The contract to run Adelaide’s city-wide free wifi network may allow local internet company Internode’s mobile phone service to undercut competing mobile phone networks.
Internode yesterday won the tender to deliver free wireless coverage across Adelaide.
The company will receive $1.5 million from the State Government and the Adelaide City Council to install about 200 wifi base stations across Adelaide. After that, funding will cease and Internode will be required to find a way to make the network profitable.
Click here for full details of the Adelaide free wifi network including coverage maps.
Internode founder Simon Hackett yesterday told InDaily that profitability might be realised in his mobile phone business.
Building an entire mobile network from scratch didn’t make sense for the company, he said. But using wifi to augment the company’s existing 4G mobile phone service, on the other hand, might create a product that could out-compete traditional phone networks.
“It’s … effectively the modern form of the mobile phone network, in the sense that what matters about a mobile phone network these days – the voice always works, data’s where the action is. This is a way for us as an organisation to be involved in the evolution of mobile data, wherever that leads.
“There are already three wide-scale mobile networks in Australia. It probably makes little sense to build a fourth one, but it makes a lot of sense to build wifi into the way a broadband provider works, as something that’s another layer in addition to the mobile phone network.
“If we integrate this into our plans – one of the places that we’re heading is the notion that your own plan quota could wind up working on this thing instead.

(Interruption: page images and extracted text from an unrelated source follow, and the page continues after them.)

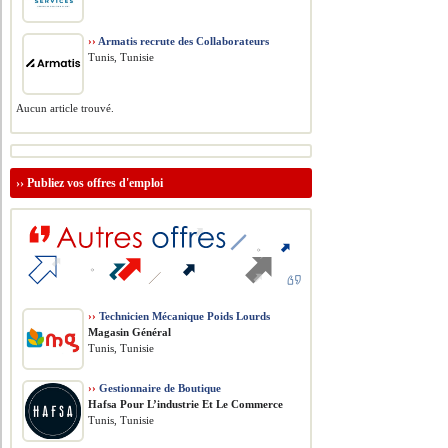
››
Armatis recrute des Collaborateurs
Tunis, Tunisie
Aucun article trouvé.
››
Publiez vos offres d'emploi
››
Technicien Mécanique Poids Lourds
Magasin Général
Tunis, Tunisie
››
Gestionnaire de Boutique
Hafsa Pour L’industrie Et Le Commerce
Tunis, Tunisie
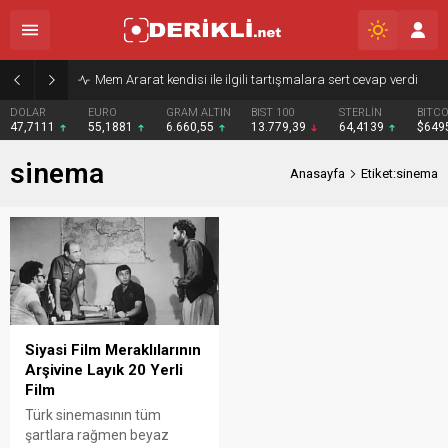
Mem Ararat kendisi ile ilgili tartışmalara sert cevap verdi
DOLAR
EURO
GRAM ALTIN
BIST 100
STERLİN
BITCO
47,7111
55,1881
6.660,55
13.779,39
64,4139
$649
sinema
Anasayfa
Etiket:sinema
Siyasi Film Meraklılarının
Arşivine Layık 20 Yerli
Film
Türk sinemasının tüm
şartlara rağmen beyaz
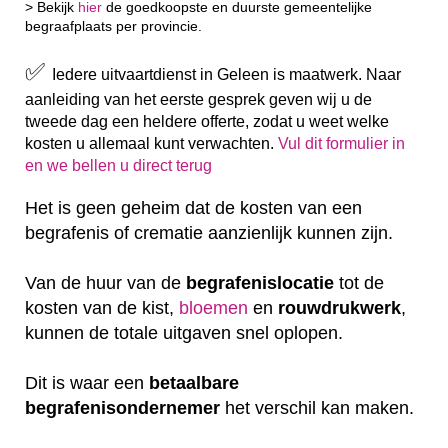
> Bekijk
hier
de goedkoopste en duurste gemeentelijke
begraafplaats per provincie.
✅
Iedere uitvaartdienst in Geleen is maatwerk. Naar
aanleiding van het eerste gesprek geven wij u de
tweede dag een heldere offerte, zodat u weet welke
kosten u allemaal kunt verwachten.
Vul dit formulier in
en we bellen u direct terug
Het is geen geheim dat de kosten van een
begrafenis of crematie aanzienlijk kunnen zijn.
Van de huur van de
begrafenislocatie
tot de
kosten van de kist,
bloemen
en
rouwdrukwerk
,
kunnen de totale uitgaven snel oplopen.
Dit is waar een
betaalbare
begrafenisondernemer
het verschil kan maken.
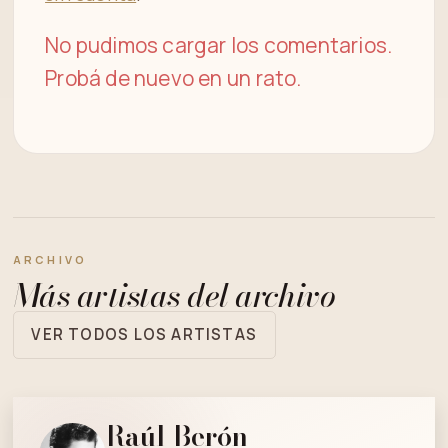
No pudimos cargar los comentarios.
Probá de nuevo en un rato.
ARCHIVO
Más artistas del archivo
VER TODOS LOS ARTISTAS
Raúl Berón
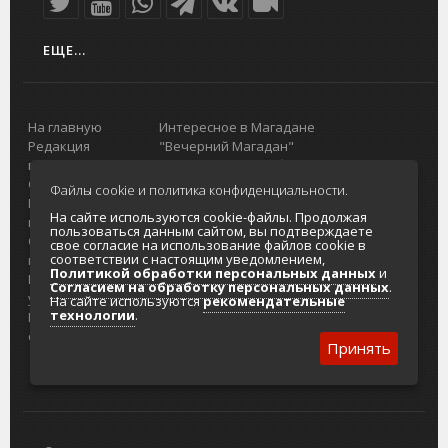
ЕЩЕ...
На главную
Интересное в Магадане
Редакция
"Вечерний Магадан"
портала
Городская доска объявлений
О проекте
Реклама
Файлы cookie и политика конфиденциальности.
Реклама на
Главный туристический портал
На сайте используются cookie-файлы. Продолжая
портале
Колымы
пользоваться данным сайтом, вы подтверждаете
Отзывы и
Политика в отношении обработки
свое согласие на использование файлов cookie в
соответствии с настоящим уведомлением,
предложения
персональных данных
Политикой обработки персональных данных
и
Интернет-
Согласие на обработку персональных
Согласием на обработку персональных данных
.
услуги
данных
На сайте используются
рекомендательные
технологии
.
Разработка
сайтов
Принять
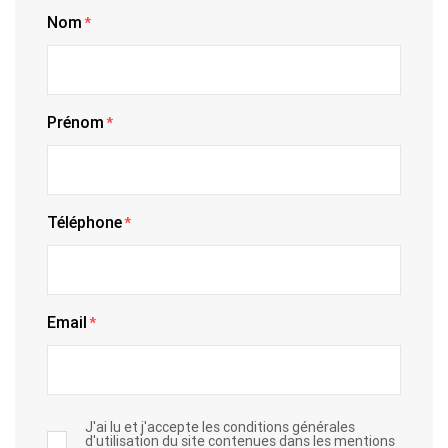
Nom
*
Prénom
*
Téléphone
*
Email
*
J'ai lu et j'accepte les conditions générales
d'utilisation du site contenues dans les mentions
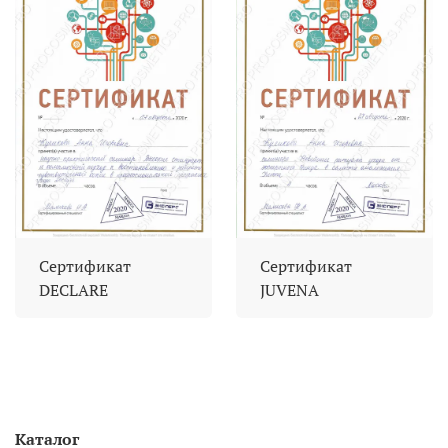
Сертификат
Сертификат
DECLARE
JUVENA
Каталог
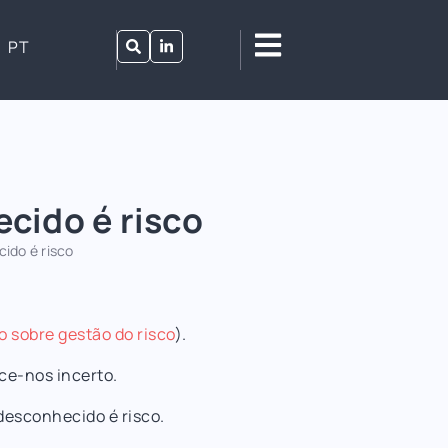
PT
cido é risco
ido é risco
io sobre gestão do risco
).
ce-nos incerto.
desconhecido é risco.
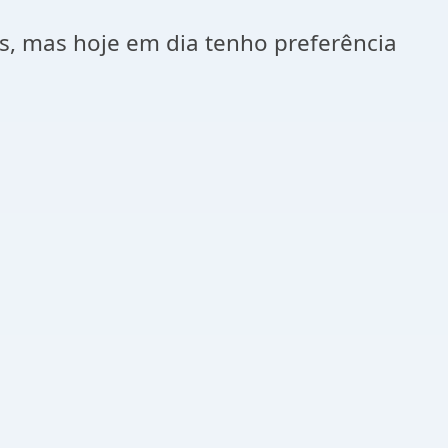
s, mas hoje em dia tenho preferência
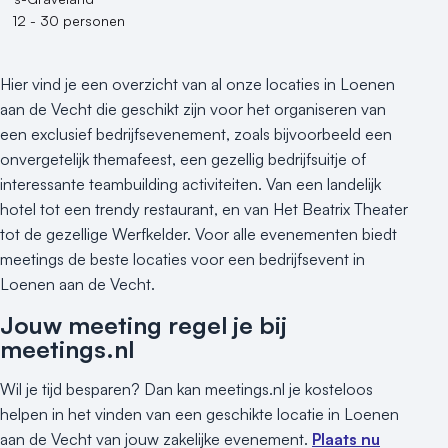
12 - 30 personen
Hier vind je een overzicht van al onze locaties in Loenen
aan de Vecht die geschikt zijn voor het organiseren van
een exclusief bedrijfsevenement, zoals bijvoorbeeld een
onvergetelijk themafeest, een gezellig bedrijfsuitje of
interessante teambuilding activiteiten. Van een landelijk
hotel tot een trendy restaurant, en van Het Beatrix Theater
tot de gezellige Werfkelder. Voor alle evenementen biedt
meetings de beste locaties voor een bedrijfsevent in
Loenen aan de Vecht.
Jouw meeting regel je bij
meetings.nl
Wil je tijd besparen? Dan kan meetings.nl je kosteloos
helpen in het vinden van een geschikte locatie in Loenen
aan de Vecht van jouw zakelijke evenement.
Plaats nu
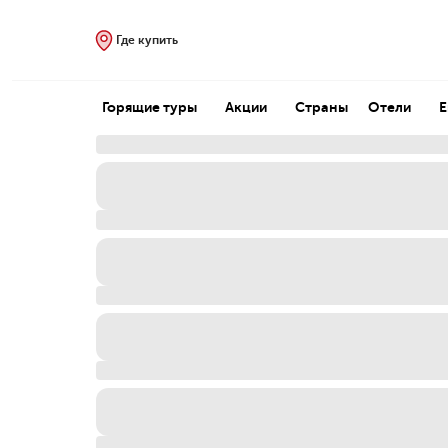
Где купить
Горящие туры
Акции
Страны
Отели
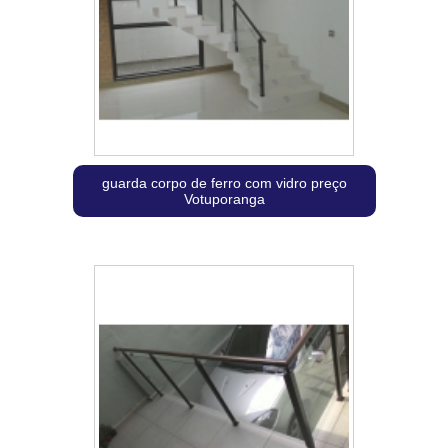
guarda corpo de ferro com vidro preço
Votuporanga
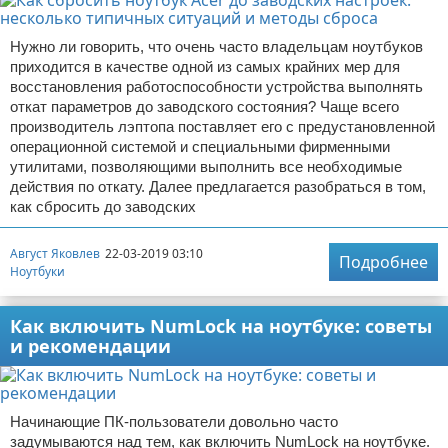
Нужно ли говорить, что очень часто владельцам ноутбуков
приходится в качестве одной из самых крайних мер для
восстановления работоспособности устройства выполнять
откат параметров до заводского состояния? Чаще всего
производитель лэптопа поставляет его с предустановленной
операционной системой и специальными фирменными
утилитами, позволяющими выполнить все необходимые
действия по откату. Далее предлагается разобраться в том,
как сбросить до заводских
Август Яковлев
22-03-2019 03:10
Подробнее
Ноутбуки
Как включить NumLock на ноутбуке: советы
и рекомендации
Начинающие ПК-пользователи довольно часто
задумываются над тем, как включить NumLock на ноутбуке.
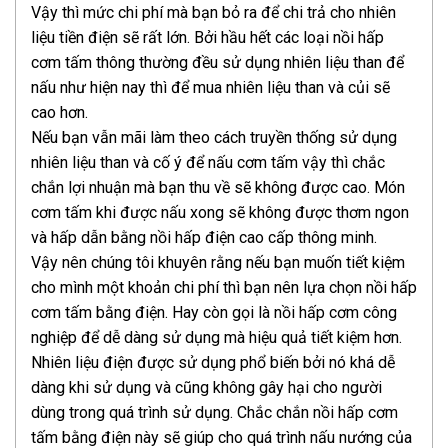
Vậy thì mức chi phí mà bạn bỏ ra để chi trả cho nhiên
liệu tiền điện sẽ rất lớn. Bởi hầu hết các loại nồi hấp
cơm tấm thông thường đều sử dụng nhiên liệu than để
nấu như hiện nay thì để mua nhiên liệu than và củi sẽ
cao hơn.
Nếu bạn vẫn mãi làm theo cách truyền thống sử dụng
nhiên liệu than và cố ý để nấu cơm tấm vậy thì chắc
chắn lợi nhuận mà bạn thu về sẽ không được cao. Món
cơm tấm khi được nấu xong sẽ không được thơm ngon
và hấp dẫn bằng nồi hấp điện cao cấp thông minh.
Vậy nên chúng tôi khuyên rằng nếu bạn muốn tiết kiệm
cho mình một khoản chi phí thì bạn nên lựa chọn nồi hấp
cơm tấm bằng điện. Hay còn gọi là nồi hấp cơm công
nghiệp để dễ dàng sử dụng mà hiệu quả tiết kiệm hơn.
Nhiên liệu điện được sử dụng phổ biến bởi nó khá dễ
dàng khi sử dụng và cũng không gây hại cho người
dùng trong quá trình sử dụng. Chắc chắn nồi hấp cơm
tấm bằng điện này sẽ giúp cho quá trình nấu nướng của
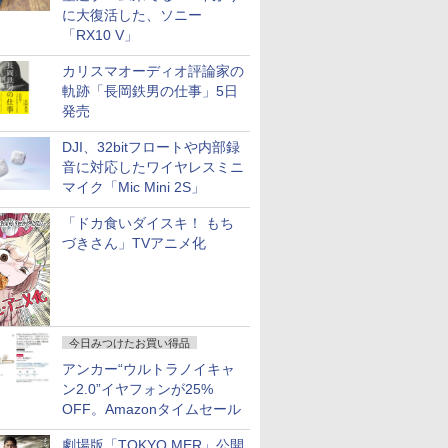
に大復活した、ソニー
「RX10 V」
カリスマオーディオ評論家の
軌跡「長岡鉄男の仕事」5日
発売
DJI、32bitフロートや内部録
音に対応したワイヤレスミニ
マイク「Mic Mini 2S」
「ドカ食いダイスキ！ もち
づきさん」TVアニメ化
今日みつけたお買い得品
アンカー“ウルトラノイキャ
ン2.0”イヤフォンが25%
OFF。Amazonタイムセール
劇場版「TOKYO MER」公開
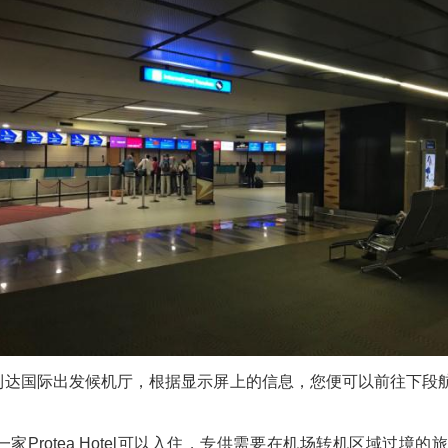
国际出发候机厅，根据显示屏上的信息，您便可以前往下段航
rotea Hotel可以入住，专供需要在机场转机区域过境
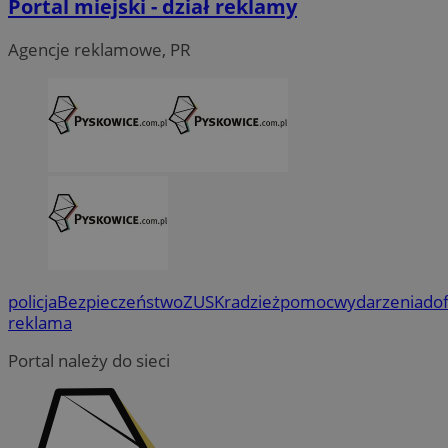
Portal miejski - dział reklamy
Agencje reklamowe, PR
policja
Bezpieczeństwo
ZUS
Kradzież
pomoc
wydarzenia
do
reklama
Portal należy do sieci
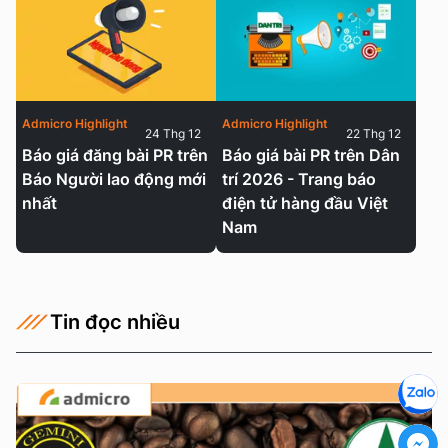
Admicro Highlight
Admicro Highlight
24 Thg 12
22 Thg 12
Báo giá đăng bài PR trên
Báo giá bài PR trên Dân
Báo Người lao động mới
trí 2026 - Trang báo
nhất
điện tử hàng đầu Việt
Nam
Tin đọc nhiều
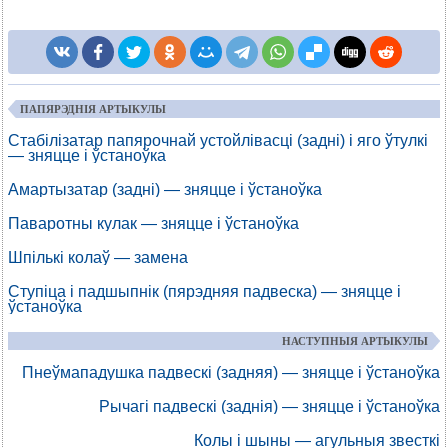
ПАПЯРЭДНІЯ АРТЫКУЛЫ
Стабілізатар папярочнай устойлівасці (задні) і яго ўтулкі
— зняцце і ўстаноўка
Амартызатар (задні) — зняцце і ўстаноўка
Паваротны кулак — зняцце і ўстаноўка
Шпількі колаў — замена
Ступіца і падшыпнік (пярэдняя падвеска) — зняцце і
ўстаноўка
НАСТУПНЫЯ АРТЫКУЛЫ
Пнеўмападушка падвескі (задняя) — зняцце і ўстаноўка
Рычагі падвескі (заднія) — зняцце і ўстаноўка
Колы і шыны — агульныя звесткі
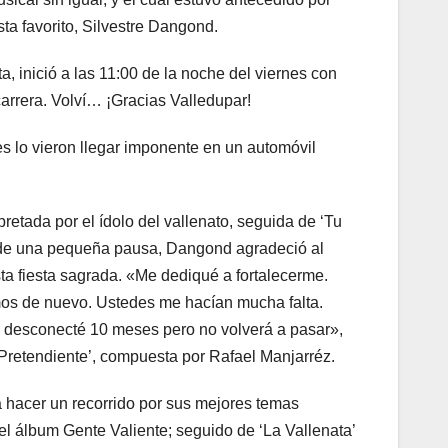
ta favorito, Silvestre Dangond.
a, inició a las 11:00 de la noche del viernes con
carrera. Volví… ¡Gracias Valledupar!
s lo vieron llegar imponente en un automóvil
retada por el ídolo del vallenato, seguida de ‘Tu
go de una pequeña pausa, Dangond agradeció al
ta fiesta sagrada. «Me dediqué a fortalecerme.
mos de nuevo. Ustedes me hacían mucha falta.
Me desconecté 10 meses pero no volverá a pasar»,
u Pretendiente’, compuesta por Rafael Manjarréz.
 hacer un recorrido por sus mejores temas
el álbum Gente Valiente; seguido de ‘La Vallenata’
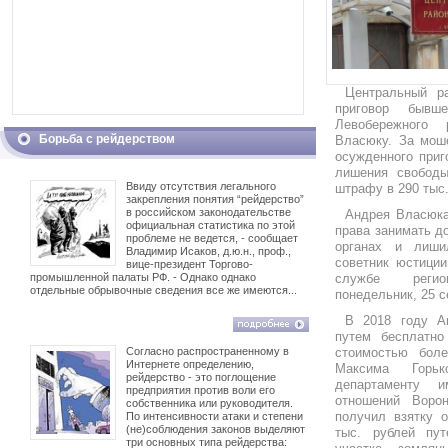
Центральный р
приговор бывш
Левобережного 
Борьба с рейдерством
Власюку. За моше
осужденного приг
лишения свобод
Ввиду отсутствия легального
штрафу в 290 тыс.
закрепления понятия “рейдерство”
в российском законодательстве
Андрея Власюка
официальная статистика по этой
права занимать д
проблеме не ведется, - сообщает
органах и лиши
Владимир Исаков, д.ю.н., проф.,
советник юстиции
вице-президент Торгово-
промышленной палаты РФ. - Однако однако
службе регио
отдельные обрывочные сведения все же имеются...
понедельник, 25 с
В 2018 году А
путем бесплатно
Согласно распространенному в
стоимостью бол
Интернете определению,
Максима Горьк
рейдерство - это поглощение
департаменту 
предприятия против воли его
отношений Воро
собственника или руководителя.
получил взятку 
По интенсивности атаки и степени
(не)соблюдения законов выделяют
тыс. рублей пу
три основных типа рейдерства:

“It can be part of your home broadband plan as you wander around the city, at a much lower effective cost for a gigabyte of data than the mobile phone companies charge.
“So you get this very much improved economics where the wifi is, and when you walk out of that, you go back to the 4G network.”
Internode already offers a 4G mobile phone service on the Optus network. The free wifi, based on the new 802.11n standard, would offer comparable download speeds.
Because Internode is essentially reselling an Optus connection, the company is limited in the pricing it can offer customers.
The wifi play may free up Internode to offer cheaper plans based on lower mobile download quotas augmented by uncapped access to the city wifi network – potentially very attractive for city residents and workers.
Non-Internode customers using the free wifi will face a usage cap, Hackett said yesterday.
The commercial opportunity also lay in goodwill marketing and selling plans to city businesses and residents, Hackett said.
“The commercial model’s got multiple facets. It’s marketing – people know who to like.
“We think encouraging take up of the free wifi, we’re going to wind up producing some business opportunities for things like commercial connections to it. We’re looking at setting up products for people wanting to use it as an internet access mechanism.”
Launching the rollout with Hackett yesterday, Lord Mayor Stephen Yarwood suggested the network might allow the city council to create a city-wide internet of things, of the type futurists have long predicted.
“This technology in the near future should be able to sense if there’s a mobile phone in the precinct,” Yarwood said. “If it’s not, it could actually lower the lights and save electricity.
“We could connect it to our sprinkler system and start to save water. We could connect it to sensors installed in every parking spot to actually manage our car parking, and identify through an app where car spaces are available in the city.
“And actually provide more real time feedback on pedestrian movements through the city, so we start to understand where some of the issues are in terms of supporting business, where we need to do place-making, where we need to widen footpaths.”